"William, are you going to begin all that over again?"
"I don't know what you mean by again. John, you talk in riddles. I can't for the life of me get at your meaning. Yes, sir, and last night you flew off like a jug handle when I told you that Carl Miller—"
"Oh, damn Carl Miller."
"That's all right. I don't care how much you damn him. He deserves it—broke a pair of boots for me and made 'em so kidney footed that I couldn't walk in 'em. But I am positive about that other date, John. It was the tenth."
The Judge looked at him, drew a long breath, and said: "William, you are an old fool."
"An old fool, John—old? Did you say old?"

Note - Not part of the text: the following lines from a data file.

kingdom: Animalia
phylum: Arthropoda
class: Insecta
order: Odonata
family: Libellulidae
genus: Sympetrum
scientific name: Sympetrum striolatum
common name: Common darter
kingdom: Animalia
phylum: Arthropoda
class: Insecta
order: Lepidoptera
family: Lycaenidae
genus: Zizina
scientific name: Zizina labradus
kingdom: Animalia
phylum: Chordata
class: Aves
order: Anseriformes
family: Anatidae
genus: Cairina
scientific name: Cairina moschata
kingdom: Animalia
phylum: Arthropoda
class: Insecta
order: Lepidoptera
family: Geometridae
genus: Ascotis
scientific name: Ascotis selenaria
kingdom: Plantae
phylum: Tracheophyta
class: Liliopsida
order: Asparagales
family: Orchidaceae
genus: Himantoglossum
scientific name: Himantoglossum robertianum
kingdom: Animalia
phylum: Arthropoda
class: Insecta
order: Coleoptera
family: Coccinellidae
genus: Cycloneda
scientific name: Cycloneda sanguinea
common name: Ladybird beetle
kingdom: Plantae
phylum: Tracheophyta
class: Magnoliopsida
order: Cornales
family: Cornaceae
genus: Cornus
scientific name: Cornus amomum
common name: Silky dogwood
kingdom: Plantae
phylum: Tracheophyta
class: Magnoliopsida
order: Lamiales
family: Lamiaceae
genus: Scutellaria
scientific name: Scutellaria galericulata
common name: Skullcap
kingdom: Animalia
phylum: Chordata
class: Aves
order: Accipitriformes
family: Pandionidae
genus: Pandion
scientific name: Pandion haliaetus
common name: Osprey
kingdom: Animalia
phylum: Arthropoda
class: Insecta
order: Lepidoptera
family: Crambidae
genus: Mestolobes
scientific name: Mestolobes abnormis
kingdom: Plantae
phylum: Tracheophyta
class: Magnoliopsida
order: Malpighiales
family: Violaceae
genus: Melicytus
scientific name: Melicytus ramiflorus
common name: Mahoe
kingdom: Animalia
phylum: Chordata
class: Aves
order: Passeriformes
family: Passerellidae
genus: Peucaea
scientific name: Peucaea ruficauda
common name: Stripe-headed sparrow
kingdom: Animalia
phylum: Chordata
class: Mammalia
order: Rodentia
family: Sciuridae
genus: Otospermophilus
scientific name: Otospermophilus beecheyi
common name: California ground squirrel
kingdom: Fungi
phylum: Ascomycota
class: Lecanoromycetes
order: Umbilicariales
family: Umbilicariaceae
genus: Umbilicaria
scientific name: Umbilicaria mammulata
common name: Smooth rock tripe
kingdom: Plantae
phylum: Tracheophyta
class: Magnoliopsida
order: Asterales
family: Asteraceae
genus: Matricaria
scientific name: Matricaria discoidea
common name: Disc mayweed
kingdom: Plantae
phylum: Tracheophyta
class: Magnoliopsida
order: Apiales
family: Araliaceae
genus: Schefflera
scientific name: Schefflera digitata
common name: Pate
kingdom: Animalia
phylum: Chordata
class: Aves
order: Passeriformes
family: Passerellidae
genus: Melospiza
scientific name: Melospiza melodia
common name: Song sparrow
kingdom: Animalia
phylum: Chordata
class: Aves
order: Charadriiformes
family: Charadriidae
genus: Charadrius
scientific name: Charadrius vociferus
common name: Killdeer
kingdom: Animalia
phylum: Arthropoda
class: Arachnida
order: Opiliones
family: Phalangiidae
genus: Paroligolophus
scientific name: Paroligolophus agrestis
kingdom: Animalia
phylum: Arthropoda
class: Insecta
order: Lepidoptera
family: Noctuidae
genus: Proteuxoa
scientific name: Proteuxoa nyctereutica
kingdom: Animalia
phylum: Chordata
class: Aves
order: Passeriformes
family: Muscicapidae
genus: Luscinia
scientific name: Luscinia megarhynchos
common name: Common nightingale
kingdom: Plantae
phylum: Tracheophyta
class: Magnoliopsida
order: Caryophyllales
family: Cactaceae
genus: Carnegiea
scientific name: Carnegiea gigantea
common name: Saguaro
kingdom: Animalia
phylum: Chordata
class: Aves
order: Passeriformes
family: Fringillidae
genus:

"That is what I said. Old."
William sighed. "Then, that settles it. It isn't so bad to be simply a fool—for we may grow out of that as time goes on—but to be an old fool—John, I'll leave your house. I can't stand your abuse any longer. I am without means, broke, you might say, and I don't know which way to turn, except to turn my back on your ill-treatment of me. I may starve to death or be killed in the street or on some freight car, stealing a ride from misery to misery, but I am going."
"William, sit down and behave yourself."
"Never again will I sit down in your house. I have joked with you, I know, and have said a great many things that I didn't mean, but I am in deadly earnest this time. I am going away."